The rio Negro specifically gets its name because it is a blackwater river, in which microbial decay releases tannins from leaf litter into the water. (This results in a low amount of available dissolved oxygen, as the microbes use a good deal of oxygen present.) A large portion of rivers in the Orinoco basin are blackwater as well. The Madeira main is whitewater, but its tributaries are both clearwater and blackwater. Blackwater rivers are characterized by plentiful riparian vegetation, which serves as shelter for the river and a food source for the fauna therein.

== Diet and ecology ==
Many members of Iguanodectes are herbivorous. I. geisleri is largely in line with this pattern, including leaf litter, fallen fruit, and filamentous algae in its diet, but aquarists have reported omnivorous habits in captive specimens. Aquarists also note that a captive I. geisleri does best if kept in a school ranging from 5 to 10 fish, which remains true of wild counterparts. Wild fish are further known to peacefully coexist with species from related genera, including Hyphessobrycon melazonatus, Bryconops giacopinii, and Bryconops inpai, though a wider variety of species in one area does result in dietary shifts to maintain a specific ecological niche.

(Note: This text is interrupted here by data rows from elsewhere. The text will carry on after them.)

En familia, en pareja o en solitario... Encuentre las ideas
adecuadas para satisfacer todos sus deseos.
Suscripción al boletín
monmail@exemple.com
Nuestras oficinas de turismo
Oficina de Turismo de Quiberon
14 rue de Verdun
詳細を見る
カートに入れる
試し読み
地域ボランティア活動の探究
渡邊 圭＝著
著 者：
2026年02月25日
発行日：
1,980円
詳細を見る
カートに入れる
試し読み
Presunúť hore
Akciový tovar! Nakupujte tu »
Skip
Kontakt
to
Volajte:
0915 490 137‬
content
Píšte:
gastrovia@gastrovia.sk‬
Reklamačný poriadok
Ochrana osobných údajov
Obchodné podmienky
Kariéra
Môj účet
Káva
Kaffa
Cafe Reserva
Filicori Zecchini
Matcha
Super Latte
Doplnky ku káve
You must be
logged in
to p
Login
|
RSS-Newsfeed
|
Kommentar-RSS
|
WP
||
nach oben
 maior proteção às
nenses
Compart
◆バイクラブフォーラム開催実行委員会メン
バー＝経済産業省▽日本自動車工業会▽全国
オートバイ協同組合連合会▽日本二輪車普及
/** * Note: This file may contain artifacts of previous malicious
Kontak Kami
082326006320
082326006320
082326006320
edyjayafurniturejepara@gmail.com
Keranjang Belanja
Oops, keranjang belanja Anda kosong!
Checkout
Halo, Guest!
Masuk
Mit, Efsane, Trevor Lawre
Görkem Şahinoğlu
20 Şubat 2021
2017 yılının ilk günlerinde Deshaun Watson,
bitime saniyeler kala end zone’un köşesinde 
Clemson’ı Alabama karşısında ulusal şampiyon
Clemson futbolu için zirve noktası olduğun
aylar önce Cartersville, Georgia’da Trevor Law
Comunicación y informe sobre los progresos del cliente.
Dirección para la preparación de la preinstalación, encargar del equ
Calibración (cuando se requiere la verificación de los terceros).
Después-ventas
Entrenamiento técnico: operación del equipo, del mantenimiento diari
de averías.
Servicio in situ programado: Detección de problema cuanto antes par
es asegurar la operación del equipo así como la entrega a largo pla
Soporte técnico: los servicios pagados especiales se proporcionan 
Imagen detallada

=== Presence and behavior in aquaria ===
Hobbyists report that species from the genus Iguanodectes as a whole are an uncommon sight in the industry. Nonetheless, they are exported from their natural habitat, including to locations such as Germany and Poland, and are known to be peaceful fish, which makes them ideal members of a community tank.

== Conservation status ==
Iguanodectes geisleri has not been evaluated by the IUCN. Its wide range gives it an advantage in terms of population survivability. Nonetheless, the freshwater inland habitats of South America are under constant pressure from anthropogenic sources, including infrastructure development like hydroelectric dams and chemical disruption from illegal mining operations. Specifically, wetlands like the ones I. geisleri prefers are known for their fragility.